Cashmere Jumper - Carob
A go-to style that you can wear any day of the week. The classic rolled crew neck and beautifully shaped raglan sleeves team with the tapered cut to give a relaxed fit that will work with both smart and casual outfits. Slightly longer at the back, the sweater can be worn blouson-style, or at its full hip-length.
One size. Clever shaping means that his jumper will happily fit a UK size 10,12 and 14. Garment measures 116cm at bust and is 70cm long at the back, or 45″ at bust and 27″ long at the back approximately.
Although cashmere can be dry-cleaned, this is a very harsh process for such a delicate fibre, so we prefer to suggest hand washing. As with any cashmere garment, minimal washing is ideal. Always use a liquid soap which is especially formulated for wool or cashmere, and always use cold water. Gently squeeze the garment to wet it without pulling or rubbing it. Squeeze out excess water – never wring! – and rinse thouroughly in clean cold water to which you may add a dash of white vinegar as a softening agent. Never use proprietory fabric softeners on cashmere! Again gently squeeze out excess water and then carefully reshape on a towel. Roll the garment up inside the towel and squeeze again to remove more water. Reshape and dry flat away from direct sunlight. Cool iron if needed.
95% Re-engineered cashmere made form pre and post manufacture waste (GRS* 2017-031)
5% RWS** Certified Extrafine Merino Wool (RWS 2018-002)
*Global Recycling Standard
**Responsible Wool Standard
This yarn is spun and knitted in Italy using 95% reclaimed cashmere fibres which are sourced and processed in Italy, and 5% virgin RWS Certified Merino Wool.
Cashmere has been used in the making of clothing for centuries, with the earliest written recorded records dating back to the third century BC. Originating in Mongolia, Kashmir and Nepal, its commercial use in the West dates from more modern times, when it was introduced into Europe in the 18th century. Popularly used to make shawls, known as Pashmina, derived from pashm, the Persian and Urdu word for wool, and as Kashmir shawls from the Kashmiri origins of the fibre, the yarn is now most commonly known by the Anglicised corruption, cashmere.

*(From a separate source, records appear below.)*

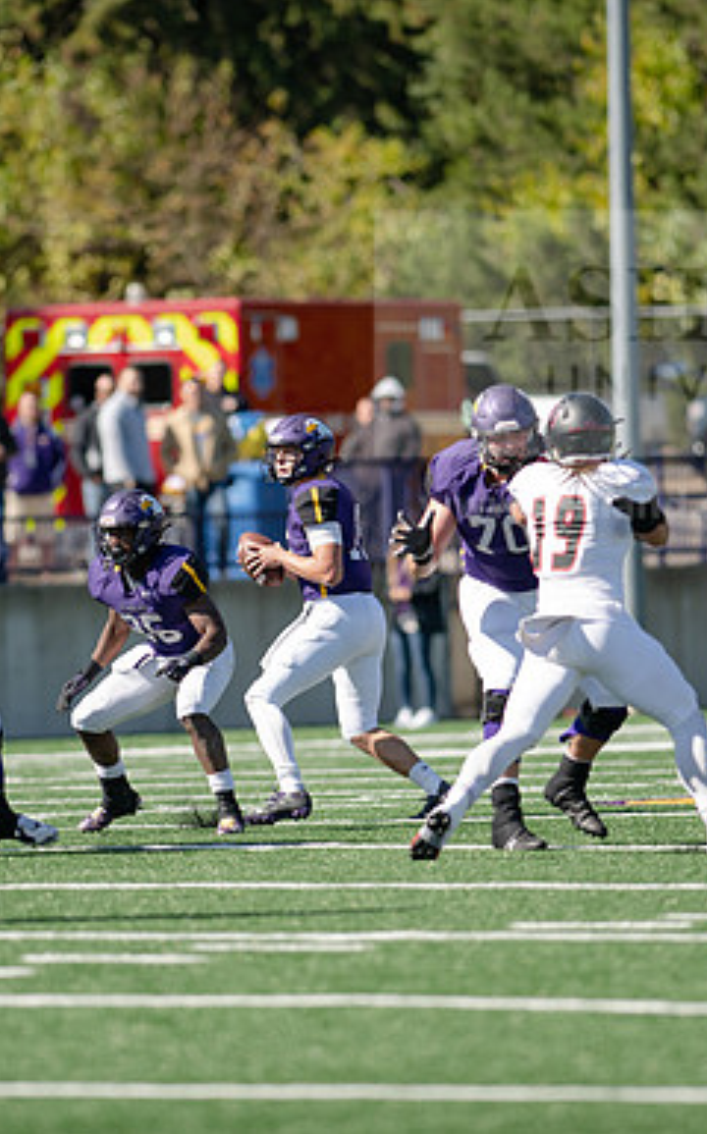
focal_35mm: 461
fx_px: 14239
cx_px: 286
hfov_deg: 2.8
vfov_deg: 4.6
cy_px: 567
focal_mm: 300
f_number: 3.2
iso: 200
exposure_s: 1/1600
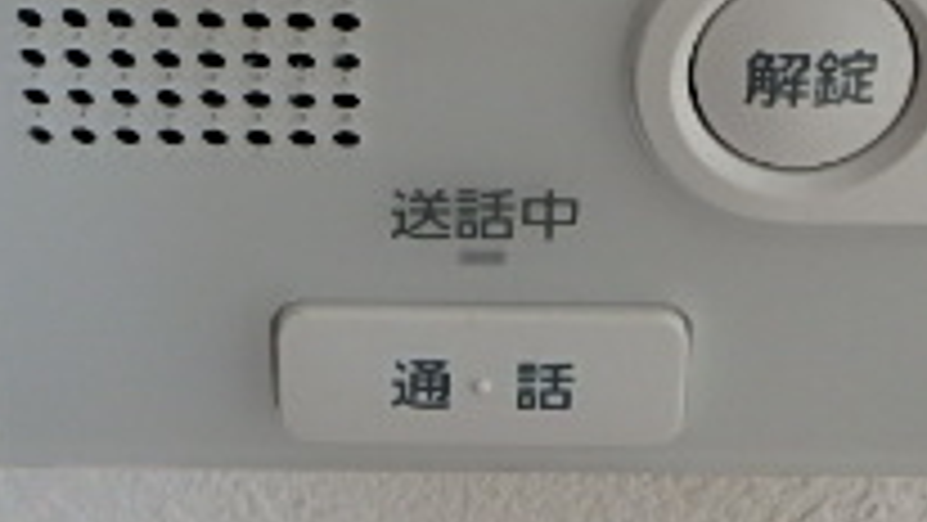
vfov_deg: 16.4
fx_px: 1746
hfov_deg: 29.7
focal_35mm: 71
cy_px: -76
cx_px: 482
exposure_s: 1/30
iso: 200
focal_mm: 3.7
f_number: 3.5
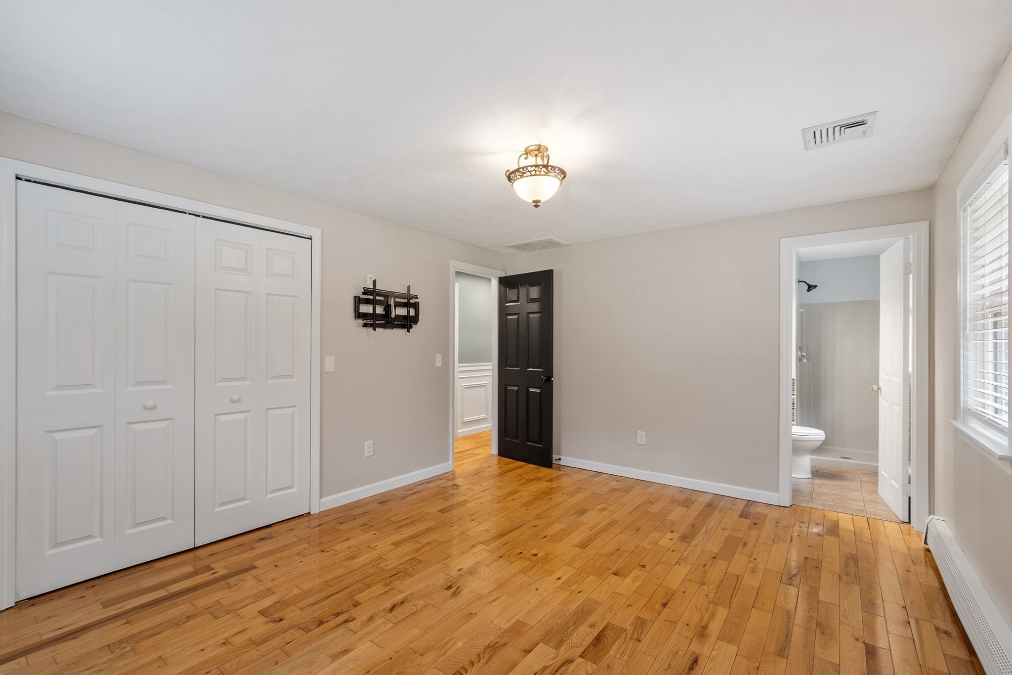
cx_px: 506
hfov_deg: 100.4
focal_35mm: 15
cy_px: 338
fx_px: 422
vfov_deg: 77.3
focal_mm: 10
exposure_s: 2
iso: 320
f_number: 8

Cashmere derives from a species of goat which produces fibres which are extremely long, smooth and fine. Traditionally, the goats are combed over a 2 week period in the Spring, as this is when they naturally shed their Winter coats. The resulting harvest consists of some coarser guard hairs, which are later removed, and the downy coat, which lies underneath the guard hair and keeps the animal warm in the Winter, which is then spun into yarn. In some regions, most notably Australia, Iran, Afghanistan and New Zealand, the goats are shorn.

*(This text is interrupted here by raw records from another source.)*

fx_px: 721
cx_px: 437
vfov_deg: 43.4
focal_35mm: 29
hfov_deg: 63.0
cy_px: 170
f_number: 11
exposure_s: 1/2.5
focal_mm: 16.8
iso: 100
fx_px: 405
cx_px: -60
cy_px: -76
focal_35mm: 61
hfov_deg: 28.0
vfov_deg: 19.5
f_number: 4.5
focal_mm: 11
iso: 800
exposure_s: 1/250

Cashmere is considered to be the ultimate in luxury in the knitwear industry, and for good reason. It is a pleasure to wear, being extremely soft and lightweight and yet having insulating properties that make it roughly three times warmer than wool.
However, cashmere as a farmed commodity has its problems. Increased demand in recent years together with pressure from the market place to reduce prices, has led to problems in production. Overgrazing due to the increased size of herds of the goats has led to impoverishment of land and a decline in the quality of the cashmere produced, as well as having the knock on effect of affecting the ability of farmers, especially those working on a smaller scale, to farm sustainably and to make a decent living from their endeavours.
With this knowledge foremost, the idea of a sustainable brand using virgin cashmere, even though it is a natural yarn and biodegradable, is ludicrous. Recycled cashmere is a must!
This small collection of cashmere garments has been designed with tradition in mind, keeping lines simple and uncomplicated. We believe that the quality of the cashmere speaks for itself! The colour palette has been thoughtfully put together so that different items can be mixed and matched, to create a large number of individual looks, personal to the wearer, while remaining stylistically timeless and enduring.
Our collection is manufactured using recycled cashmere fibres which have been harvested from previously woven, knitted or felted cashmere, as well as scraps which have been harvested during processing and production.
Globally, in 2019, it was estimated that approximately 6,500 tons of cashmere down was farmed. Compare this to the 25 million tons of cotton harvested, and it is easy to see why cashmere is expensive, and why we should treat it as a precious commodity!
However, not only does the use of recycled cashmere reduce demand for virgin fibres, and thus alleviate the associated environmental costs, it also requires far fewer resources to produce than the original virgin fibres.
Produced in Italy, our recycled cashmere is estimated to use 82% less energy, 92% less water and release 97% less CO2 than yarn produced using virgin fibres.